- Required work -
Pictures must not appear in the copy. Restate exactly the lines below from the one with "銀行の相続手続きについて" through the one with "续生产，能够有效节约人工和提高生产效率。", inclusive.

==== Supplied material ====

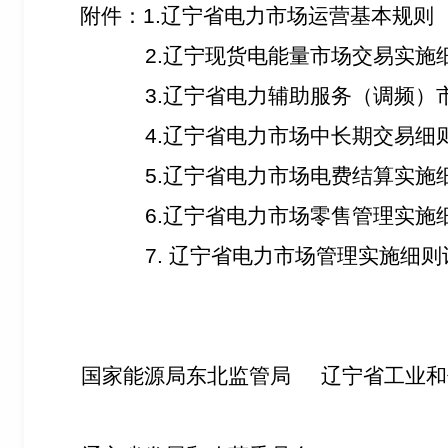
附件：
1.
辽宁省电力市场运营基本规则
2.
辽宁现货电能量市场交易实施
3.
辽宁省电力辅助服务（调频）
4.
辽宁省电力市场中长期交易细
5.
辽宁省电力市场电费结算实施
6.
辽宁省电力市场零售管理实施
7.
辽宁省电力市场管理实施细则
国家能源局东北监管局
辽宁省工业和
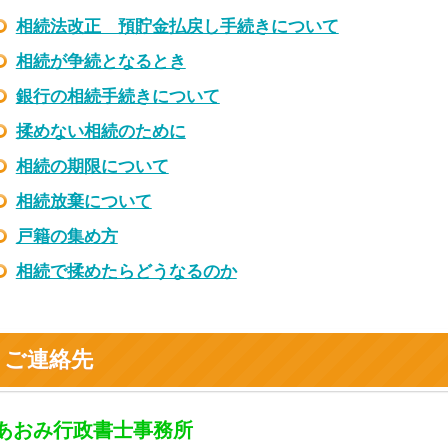
相続法改正 預貯金払戻し手続きについて
相続が争続となるとき
銀行の相続手続きについて
揉めない相続のために
相続の期限について
相続放棄について
戸籍の集め方
相続で揉めたらどうなるのか
ご連絡先
あおみ行政書士事務所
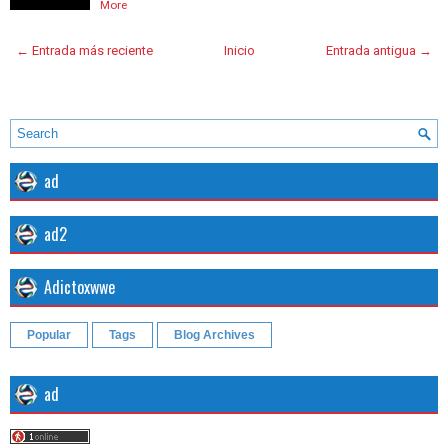
More
← Entrada más reciente
Inicio
Entrada antigua →
ad
ad2
Adictoxwwe
Popular
Tags
Blog Archives
ad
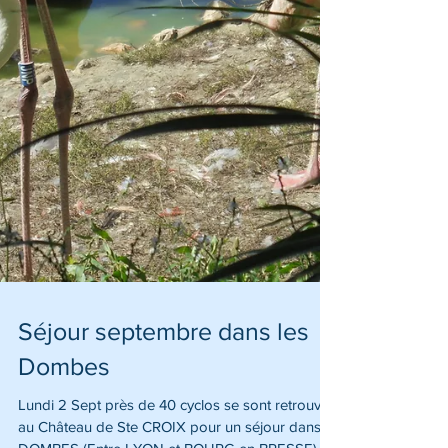
Séjour septembre dans les
Dombes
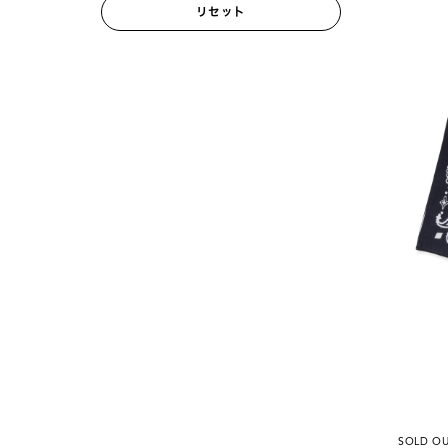
リセット
SOLD O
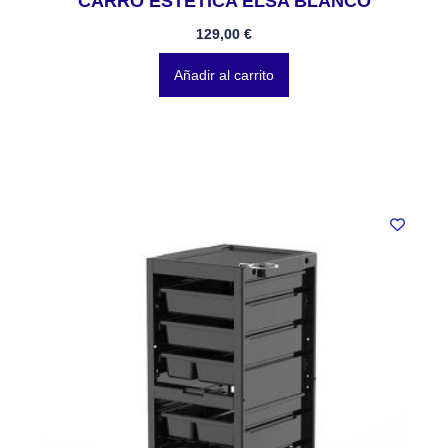
CARRO ESTETICA ELSA BLANCO
129,00
€
Añadir al carrito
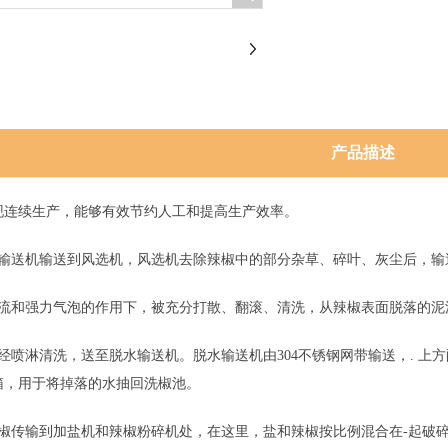
产品描述
续生产，能够有效节约人工和提高生产效率。
送机输送到风选机，风选机去除辣椒中的部分杂草、碎叶、灰尘后，输
和强力气泡的作用下，被充分打散、翻滚、清洗，从辣椒表面脱落的泥
淋清洗，送至脱水输送机。脱水输送机由304不锈钢网带输送，. 上
箱，用于将掉落的水抽回洗椒池。
传输到加盐机和辣椒粉碎机处，在这里，盐和辣椒按比例混合在-起破碎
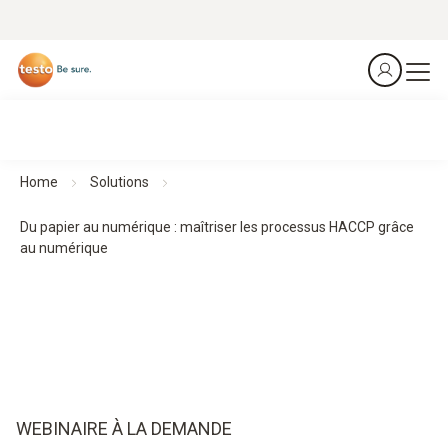
Home
Solutions
Du papier au numérique : maîtriser les processus HACCP grâce
au numérique
WEBINAIRE À LA DEMANDE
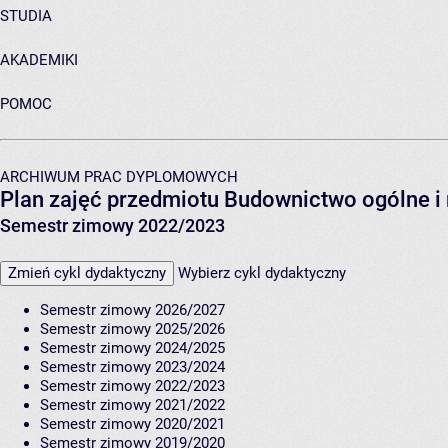
STUDIA
AKADEMIKI
POMOC
ARCHIWUM PRAC DYPLOMOWYCH
Plan zajęć przedmiotu Budownictwo ogólne i
Semestr zimowy 2022/2023
Zmień cykl dydaktyczny
Wybierz cykl dydaktyczny
Semestr zimowy 2026/2027
Semestr zimowy 2025/2026
Semestr zimowy 2024/2025
Semestr zimowy 2023/2024
Semestr zimowy 2022/2023
Semestr zimowy 2021/2022
Semestr zimowy 2020/2021
Semestr zimowy 2019/2020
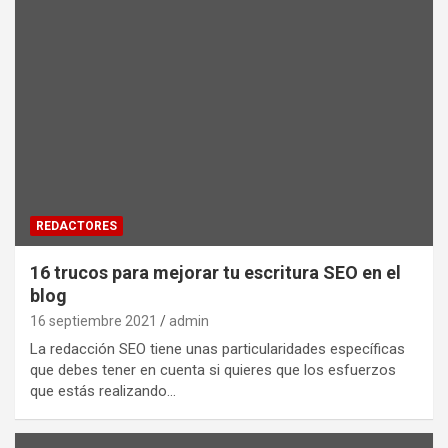
REDACTORES
16 trucos para mejorar tu escritura SEO en el
blog
16 septiembre 2021
admin
La redacción SEO tiene unas particularidades específicas
que debes tener en cuenta si quieres que los esfuerzos
que estás realizando…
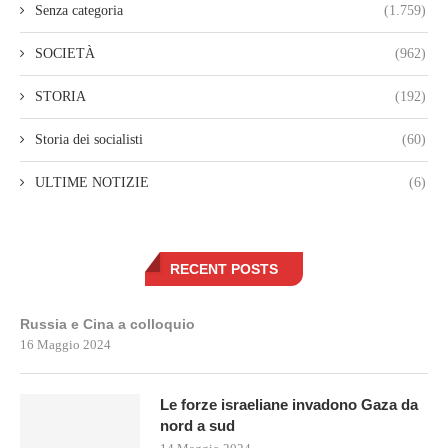
Senza categoria
(1.759)
SOCIETÀ
(962)
STORIA
(192)
Storia dei socialisti
(60)
ULTIME NOTIZIE
(6)
RECENT POSTS
Russia e Cina a colloquio
16 Maggio 2024
Le forze israeliane invadono Gaza da
nord a sud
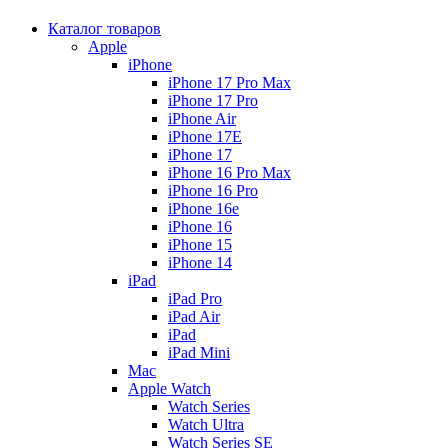
Каталог товаров
Apple
iPhone
iPhone 17 Pro Max
iPhone 17 Pro
iPhone Air
iPhone 17E
iPhone 17
iPhone 16 Pro Max
iPhone 16 Pro
iPhone 16e
iPhone 16
iPhone 15
iPhone 14
iPad
iPad Pro
iPad Air
iPad
iPad Mini
Mac
Apple Watch
Watch Series
Watch Ultra
Watch Series SE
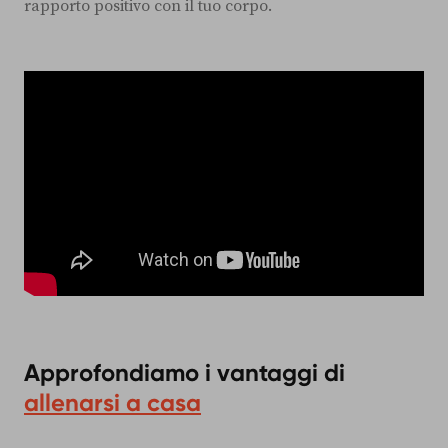
rapporto positivo con il tuo corpo.
Approfondiamo i vantaggi di
allenarsi a casa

====

- Output of the task -
銀行の相続手続きについて
揉めない相続のために
相続の期限について
相続放棄について
戸籍の集め方
相続で揉めたらどうなるのか
ご連絡先
あおみ行政書士事務所
More
← Entrada más reciente
Inicio
Entrada antigua →
ad
ad2
Adictoxwwe
Popular
Tags
Blog Archives
ad
Séjour septembre dans les
Dombes
リセット
SOLD O
CARRO ESTETICA ELSA BLANCO
129,00
€
Añadir al carrito
产品描述
续生产，能够有效节约人工和提高生产效率。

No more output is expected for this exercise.